*Task goal*.
Where a line holds the word "click", copy it from the records.

*Input material*.
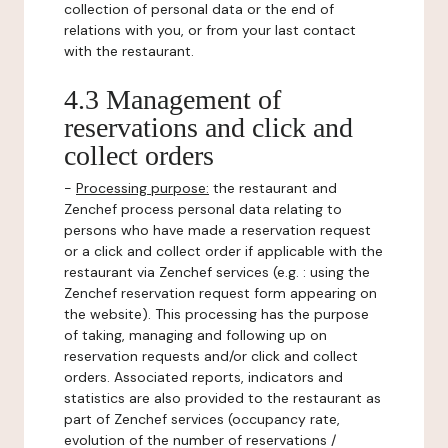
collection of personal data or the end of
relations with you, or from your last contact
with the restaurant.
4.3 Management of
reservations and click and
collect orders
-
Processing purpose:
the restaurant and
Zenchef process personal data relating to
persons who have made a reservation request
or a click and collect order if applicable with the
restaurant via Zenchef services (e.g. : using the
Zenchef reservation request form appearing on
the website). This processing has the purpose
of taking, managing and following up on
reservation requests and/or click and collect
orders. Associated reports, indicators and
statistics are also provided to the restaurant as
part of Zenchef services (occupancy rate,
evolution of the number of reservations /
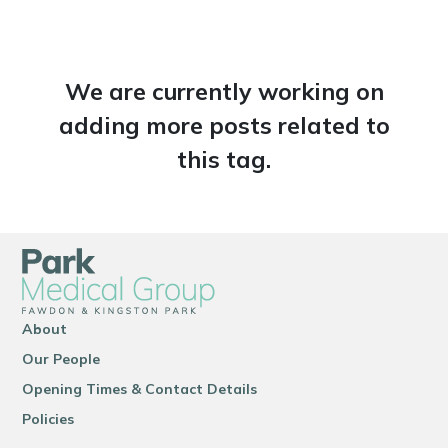
We are currently working on
adding more posts related to
this tag.
About
Our People
Opening Times & Contact Details
Policies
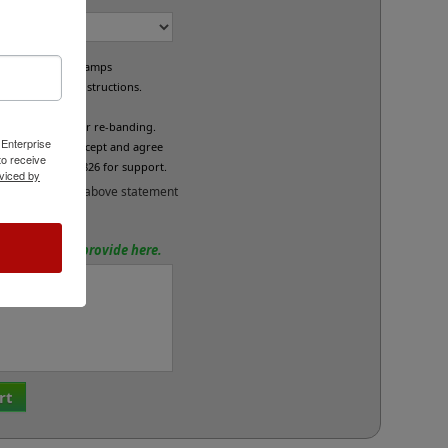
e custom band stamps
led per your instructions.
L
fund/exchange or re-banding.
 Enterprise
x below if you accept and agree
o receive
se call 800-469-7826 for support.
viced by
and accept the above statement
tions? Please provide here.
rt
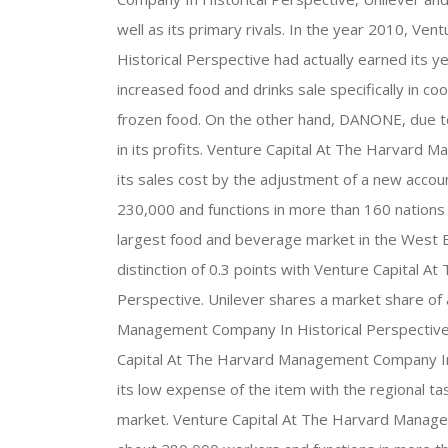
well as its primary rivals. In the year 2010, 
Historical Perspective had actually earned its y
increased food and drinks sale specifically in c
frozen food. On the other hand, DANONE, due to
in its profits. Venture Capital At The Harvard
its sales cost by the adjustment of a new acco
230,000 and functions in more than 160 nations
largest food and beverage market in the West E
distinction of 0.3 points with Venture Capital 
Perspective. Unilever shares a market share of 
Management Company In Historical Perspective 
Capital At The Harvard Management Company In 
its low expense of the item with the regional tas
market. Venture Capital At The Harvard Manage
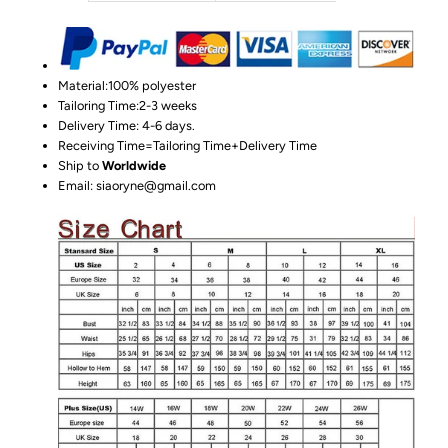
Material:100%
polyester
Tailoring Time:2-3 weeks
Delivery Time: 4-6 days.
Receiving Time=Tailoring Time+Delivery Time
Ship to
Worldwide
Email: siaoryne@gmail.com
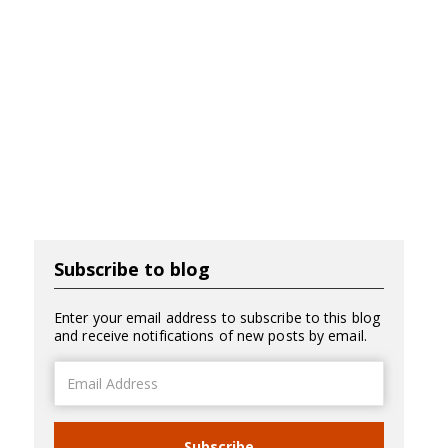
Subscribe to blog
Enter your email address to subscribe to this blog
and receive notifications of new posts by email.
Email
Address
Subscribe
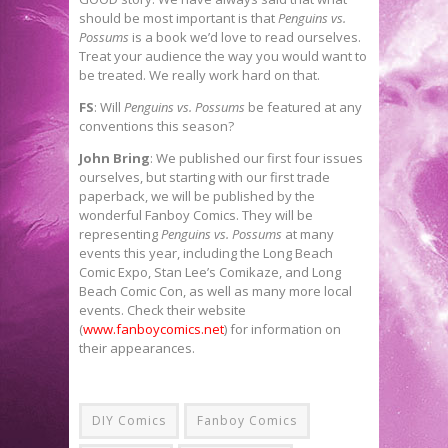
should be most important is that
Penguins vs.
Possums
is a book we’d love to read ourselves.
Treat your audience the way you would want to
be treated. We really work hard on that.
FS
: Will
Penguins vs. Possums
be featured at any
conventions this season?
John Bring
: We published our first four issues
ourselves, but starting with our first trade
paperback, we will be published by the
wonderful Fanboy Comics. They will be
representing
Penguins vs. Possums
at many
events this year, including the Long Beach
Comic Expo, Stan Lee’s Comikaze, and Long
Beach Comic Con, as well as many more local
events. Check their website
(
www.fanboycomics.net
) for information on
their appearances.
DIY Comics
Fanboy Comics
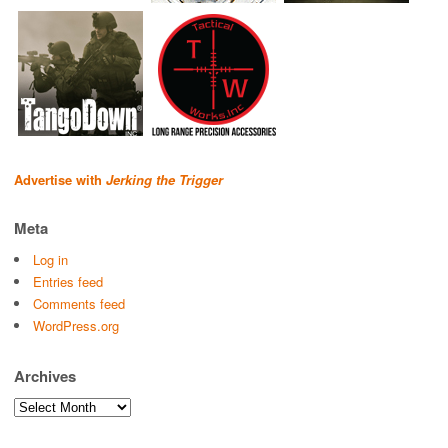
Advertise with
Jerking the Trigger
Meta
Log in
Entries feed
Comments feed
WordPress.org
Archives
Archives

*Written response*.
reservations and click and
or a click and collect order if applicable with the
reservation requests and/or click and collect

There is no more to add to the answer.